O documento, divulgado nesta segunda-feira, 1º, pelo Banco Central, revela que há um mês a expectativa para o crescimento do País estava em 0,24%. A perspectiva dos analistas de que haverá retomada da atividade no ano, mas com menor força, já que a taxa passou de 0,80% da semana anterior para 0,77% agora. Quatro semanas antes, porém, a projeção para 2015 estava em 1,00%.

A produção industrial segue como o principal setor responsável pelas previsões para o PIB deste e do ano que vem. No boletim Focus, a mediana das estimativas do mercado para o setor manufatureiro revela uma expectativa de queda de 2,26% este ano - levemente menor do que a da semana passada (-2,30%) . Há quatro semanas, estava em -2,17%. Para 2015, o crescimento desse segmento deve ser de 1,13% ante 1,30% do levantamento anterior e de 1,42% de um mês atrás.

Inflação. Com a proximidade do fim do ano, analistas fazem ajustes mais finos para as estimativas de inflação no Relatório de Mercado Focus. Para o IPCA de 2014, a mediana das projeções ficou parada em 6,43%. Há um mês, a taxa estava em 6,45%. Para 2015, a mediana das previsões foi alterada de 6,45% para 6,49% ante 6,32% de quatro semanas atrás.

Para o curto prazo, a taxa para novembro foi calibrada de 0,60% para 0,59%. Já a de dezembro foi alterada de 0,73% para 0,74%. Um mês antes, essas taxas estavam, respectivamente, em 0,57% e 0,66%.

Contas públicas. Os economistas também ajustaram suas estimativas para o indicador que mede a relação entre a dívida líquida do setor bruto e o PIB. Para 2014, a mediana passou de 35,85% da semana passada para 36,00% agora - estava em 35,25% um mês atrás. Já para 2015, a mediana das previsões saiu de 36,00% para 36,20%. Quatro semanas antes estava em 35,80%.

Juros. A dois dias da reunião do Comitê de Política Monetária (Copom) do Banco Central, o mercado manteve a estimativa de que a Selic subirá mais 0,25 ponto porcentual em dezembro. De acordo com o Relatório de Mercado Focus, a mediana das previsões para a taxa básica de juros ao final do ano continuou em 11,50% ao ano. Com isso, a Selic média deste ano também segue em 11,00% ao ano. Há um mês, a taxa fechada para este ano estava em 11,00% na Focus e a média, em 10,94%.
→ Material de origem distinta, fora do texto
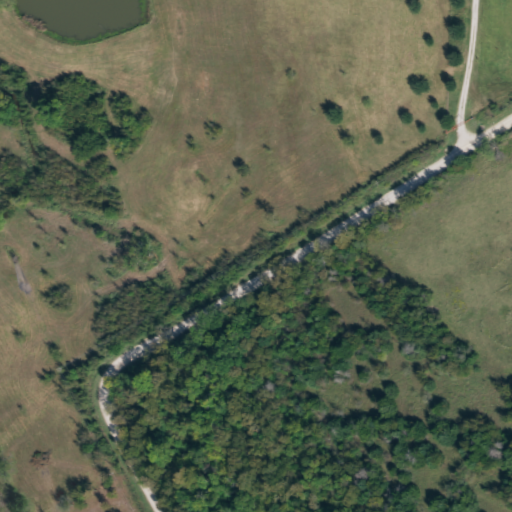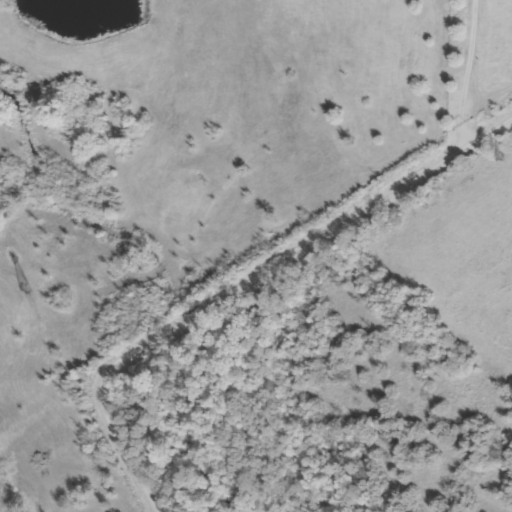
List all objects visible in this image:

A estabilidade das projeções ocorreu mesmo depois das sinalizações recentes dos porta-vozes da instituição. O presidente do BC, Alexandre Tombini, quando foi confirmado à frente do cargo no próximo governo de Dilma Rousseff, repetiu que, devido o atual cenário para a inflação o BC se manterá "especialmente vigilante". Dias antes, em Florianópolis, o diretor de Política Econômica do BC, Carlos Hamilton, afirmou que o Copom poderia recalibrar o aperto monetário caso considerasse oportuno.

Para o final do ano que vem, a mediana das projeções também seguiu em 12,00%, mesmo patamar da semana passada e de um mês atrás. A Selic média de 2015, porém, subiu de 11,97% ao ano para 12,17%. Quatro semanas atrás estava em 11,91%. 
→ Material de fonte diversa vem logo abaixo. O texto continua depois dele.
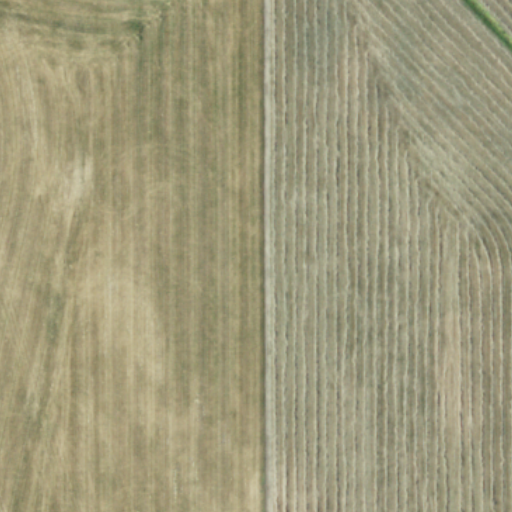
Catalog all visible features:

Câmbio. A pesquisa do Banco Central mostrou poucas mudanças nas estimativas para o câmbio. A mediana das projeções para o dólar no fim de dezembro de 2014 foi mantida em R$ 2,55 - há um mês, estava em R$ 2,45. Já para 2015, a cotação subiu de R$ 2,65 para R$ 2,67 de uma semana para outra - um mês antes estava em R$ 2,55.